For other architectures like Power/armv7/i686 the software can run using the Blink project [0]
[0] https://github.com/jart/blink
If you are distributing software to an audience who want to use your thing without having to build it, then something like this is much more appealing than virtualenv.
Not binaries, but I've had success with Shiv[1] which builds a Python application into a single-file package that can be run on any machine provided it has the Python binary installed (but not much else). We use it to ship products that run as-is on both Linux (including WSL2) and macos.
I built a Win10 binary with Nuitka just the other day, and was surprised to find the pyinstaller binary had higher performance at runtime. Pyinstaller also had several other advantages, such as producing smaller binaries, and building faster, and Win7 support.
Wrote a simple program to which I added Fire to parse arguments as a CLI, and Gooey/Tkinter for a GUI on top of it. To get a working standalone .exe file which does not require folders on the side, Pyinstaller did the job. Unfortunately it also triggers antivirus scans for some AVs..
In the screen recorded demo gif in the article, it takes several seconds for the "/python" and "/cosmopolitan" requests to load (although the index page seemed to load pretty quick).
The interpreter is linked to a cross-platform libc-like library, and compiled to a funky executable format, supporting multiple OS targets simultaneously. The initialisation and startup are probably computationally-intensive.
We can see the initial startup speed from the time it takes the command in the terminal to print something, which isn't so bad (looks like under a second).
Maybe Flask is forking on each request, which I could imagine being slow, but not slower than the initial process startup.
My 4-core computer's probably building Cosmopolitan Libc in the background + the Python binary is 2.7 unoptimized. This blog post is originally from 2021.

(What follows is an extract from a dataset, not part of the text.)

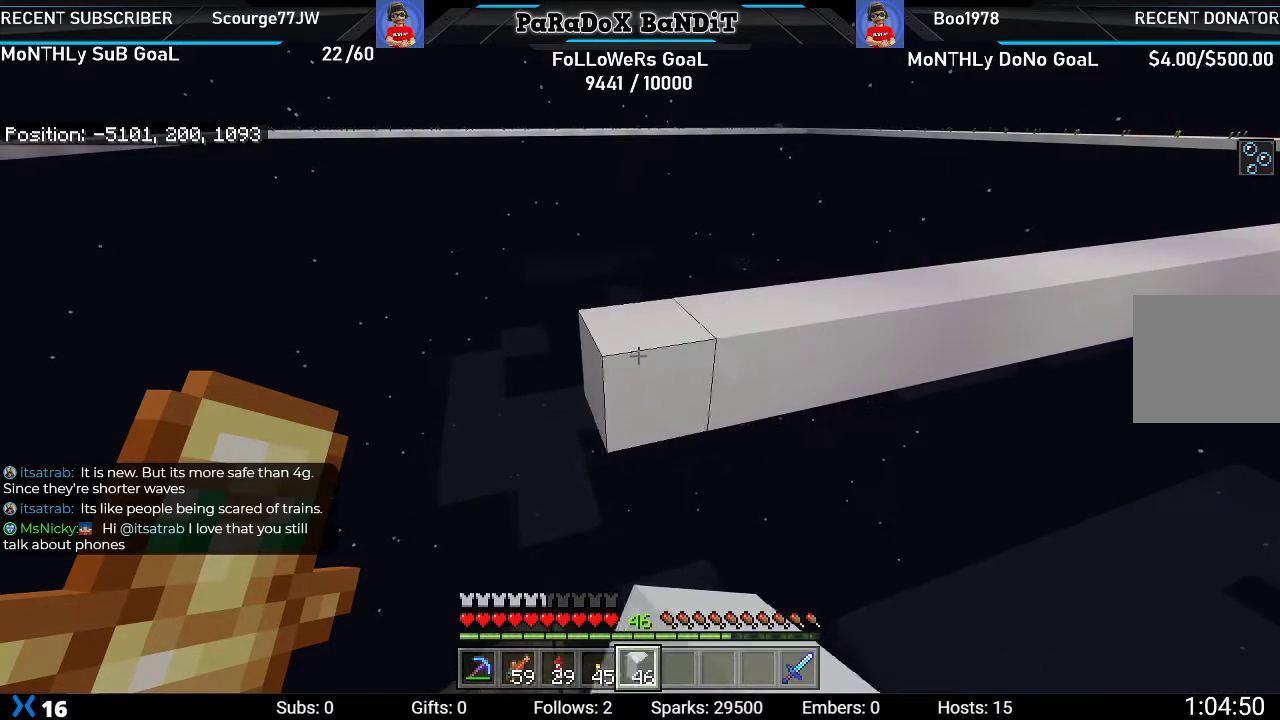
{"buttons": ["L2"], "left_stick": "down-left", "right_stick": "center", "events": []}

The article's ambitious promise of an "Actually Portable" Python executable across diverse systems such as Windows and Linux ends up revealing a rather melancholic truth. What we encounter instead is a slow, underperforming proof of concept that passes merely a third of its tests.
Is this not, in some perverse way, reflective of our contemporary technological striving, where the ideal of universality often crumbles under the weight of practical limitations?
Are we not, in our pursuit of perfect tooling, always chasing a mirage? The reality, starkly exposed by these tools, might be that our pursuit is as flawed and fragmented as the tools themselves.
But the reality is a bit different . The article states that their result is slow and passes one third of the regression tests. So it's a proof of concept, not a portable executable one can use for real-world projects.